Pod koniec marca (dokładnie 27-go) ukazują się dwie płyty na których Pati Yang umieściła swoje nagrania. Jej solowy album „Faith, Hope And Fury”oraz składanka „Dzień kobiet - Muzyka jest z Wenus” Na niej znajdzie się utwór FlyKKiller – „B. Murphy”. Kompilacja ta ukaże się dopiero za trzy tygodnie, ale w klubie XIII Muz Pati wraz ze swym zespołem stawiła się właśnie dokładnie 8 marca
Koncert rozpoczął się od utworów już dobrze znanych fanom jej dokonań. „Flykkliller”, „Peroxide”, „Shine Out”oraz „Fear”, które kolejno zostały zaprezentowane przez trzyosobowy skład to kompozycje z albumu „Experiments In Violent Light” wydanwgo w ubiegłym roku w Polsce. Tym razem obeszło się bez eksperymentów ze światłem. Scena była „pogrążona” w równomiernym blasku jarzeniówek. Natomiast Pati (czyli Patrycja Grzymałkiewicz-Hilton) odziana w białą, postrzępioną szatę z czerwonym napisem „My Cult”już od pierwszych dźwięków zaczęła swój taniec z mikrofonem. Właściwie podczas trwania numerów nie spoczęła ani na chwilę, wciąż skacząc i poruszając rękoma oraz głową. W przerwach zapowiadała utwory i wymieniała opinie z pierwszymi rzędami widzów. Powiedziała, że choć nowy jej album jest wydawnictwem solowym to postanowiła na koncertach grać te kawałki z projektem FlyKKiller. Przykładem na to były numery –„Human” i „Over”. Poznaliśmy też zupełnie nową kompozycję FlyKKillera – „Slave”. Pati stwierdziła, że nawet na próbie nie była grana dotąd w całości. Mąż Patrycji , grający na gitarze i „odpalający” elektronikę – Stephen Hilton był zdecydowanie bardziej statyczny niż jego partnerka, która w kilku momentach wspomagała też perkusistę uderzając pałką w talerze. W sumie podczas godzinnego występu zabrzmiało jedenaście tracków , więc nie był to długi, ale dla filigranowej, pełnej energii vocalistki na pewno intensywny show.

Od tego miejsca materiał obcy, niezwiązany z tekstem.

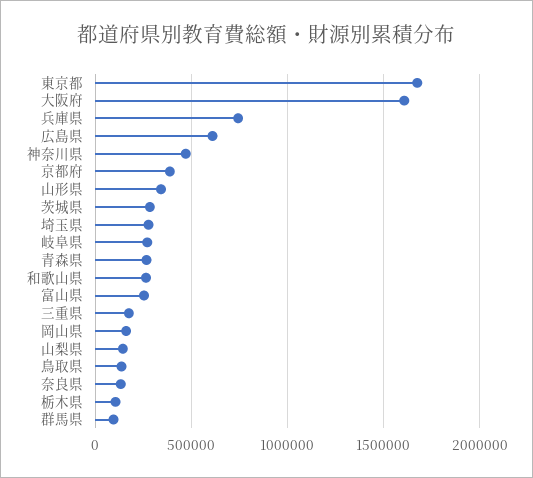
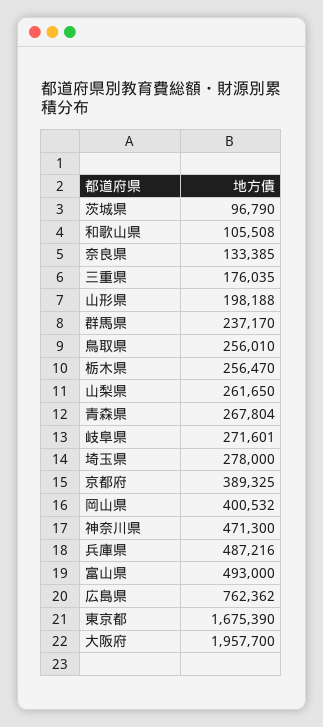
  {
    "東京都": 1675390,
-   "大阪府": 1600000,
+   "大阪府": 1957700,
-   "兵庫県": 750000,
+   "兵庫県": 487216,
-   "広島県": 600000,
+   "広島県": 762362,
    "神奈川県": 471300,
    "京都府": 389325,
-   "山形県": 350000,
+   "山形県": 198188,
-   "茨城県": 300000,
+   "茨城県": 96790,
    "埼玉県": 278000,
    "岐阜県": 271601,
    "青森県": 267804,
-   "和歌山県": 250000,
+   "和歌山県": 105508,
-   "富山県": 250000,
+   "富山県": 493000,
    "三重県": 176035,
-   "岡山県": 150000,
+   "岡山県": 400532,
-   "山梨県": 150000,
+   "山梨県": 261650,
-   "鳥取県": 150000,
+   "鳥取県": 256010,
    "奈良県": 133385,
-   "栃木県": 100000,
+   "栃木県": 256470,
-   "群馬県": 100000
+   "群馬県": 237170
  }

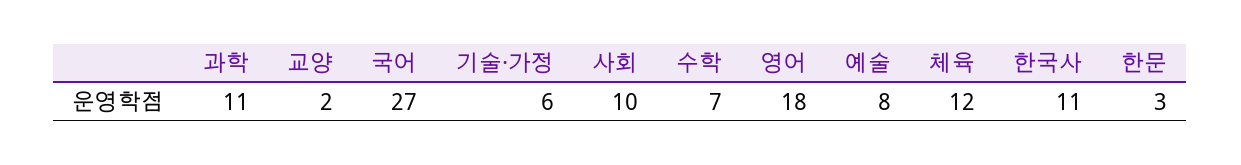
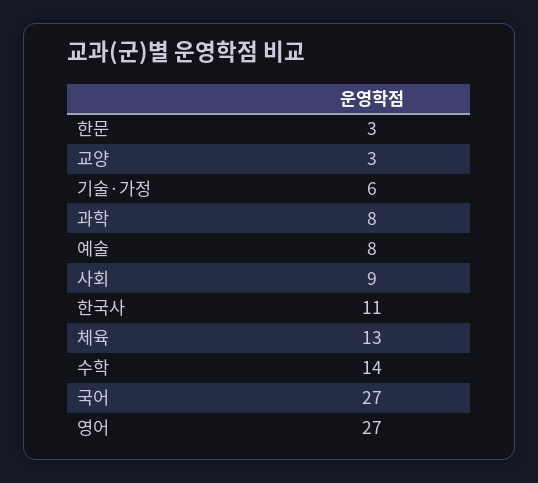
  {
-   "과학": 11,
+   "과학": 8,
-   "교양": 2,
+   "교양": 3,
    "국어": 27,
    "기술·가정": 6,
-   "사회": 10,
+   "사회": 9,
-   "수학": 7,
+   "수학": 14,
-   "영어": 18,
+   "영어": 27,
    "예술": 8,
-   "체육": 12,
+   "체육": 13,
    "한국사": 11,
    "한문": 3
  }

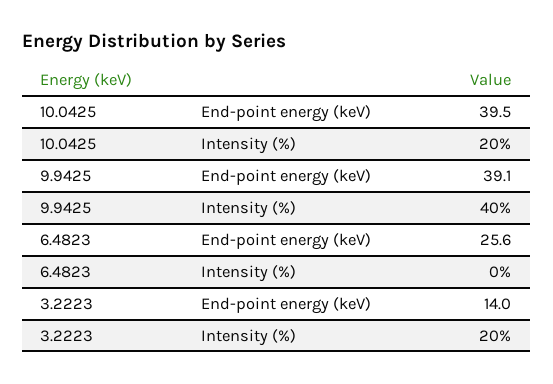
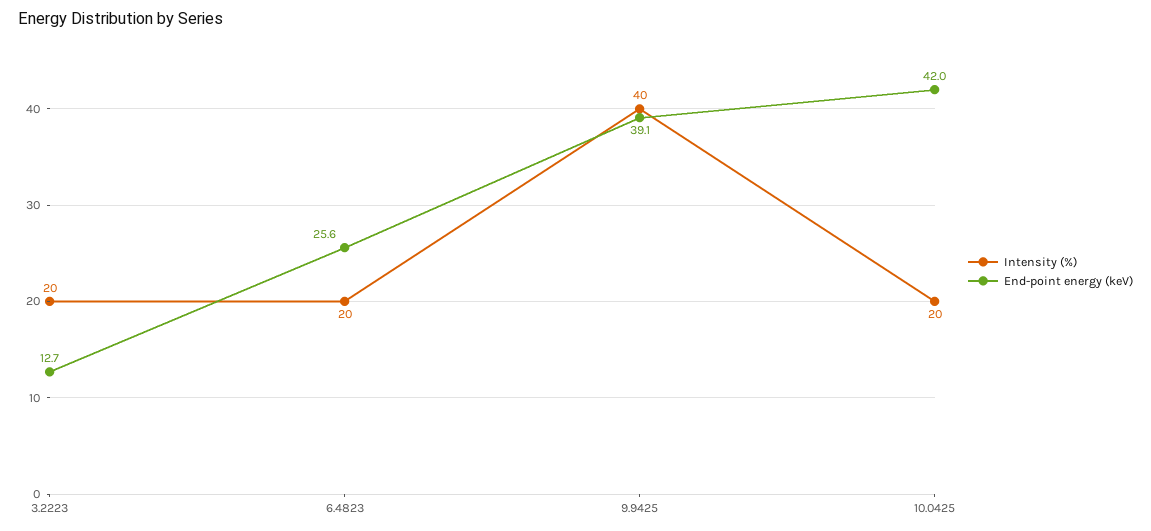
  {
    "End-point energy (keV)": {
-     "10.0425": 39.5,
+     "10.0425": 42,
      "9.9425": 39.1,
      "6.4823": 25.6,
-     "3.2223": 14
+     "3.2223": 12.7
    },
    "Intensity (%)": {
      "10.0425": 20,
      "9.9425": 40,
-     "6.4823": 0,
+     "6.4823": 20,
      "3.2223": 20
    }
  }

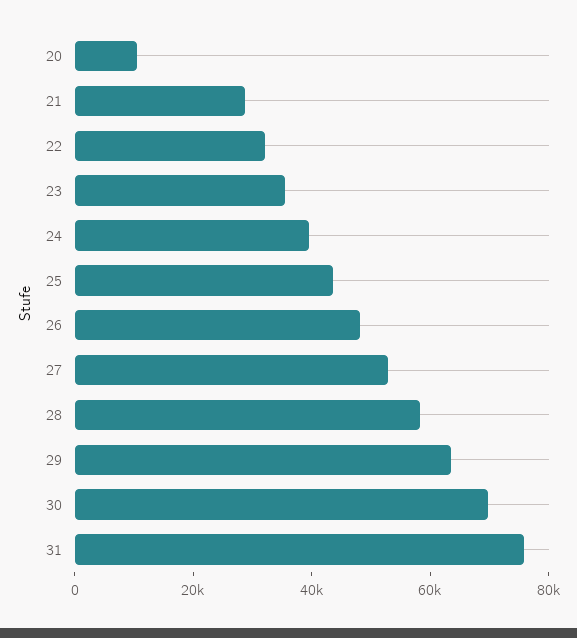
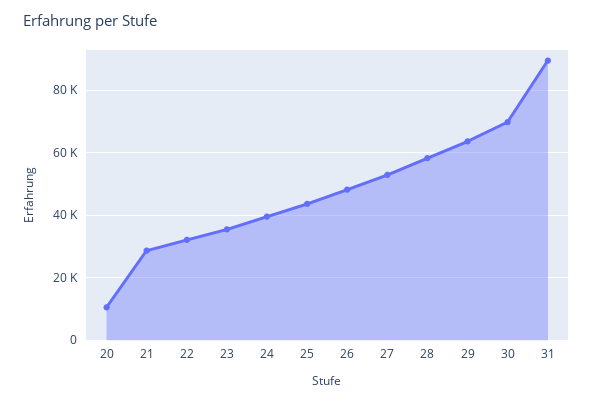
  {
    "20": 10000,
    "21": 28000,
    "22": 32000,
    "23": 36000,
    "24": 40000,
    "25": 44000,
    "26": 48000,
    "27": 52000,
    "28": 58000,
    "29": 64000,
    "30": 70000,
-   "31": 75000
+   "31": 90000
  }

Jako ostatni został wykonany numer będący kolejnym owocem kolaboracji artystki ze światem kina (pisała muzykę m.in. do obrazów ”Buffalo Soldiers” czy „Code 46”) Był nim „Cherrybomb” z repertuaru The Runaways, który znalazł się na soundtracku do filmu pod tym samym tytułem, pokazanym na tegorocznym festiwalu w Berlinie.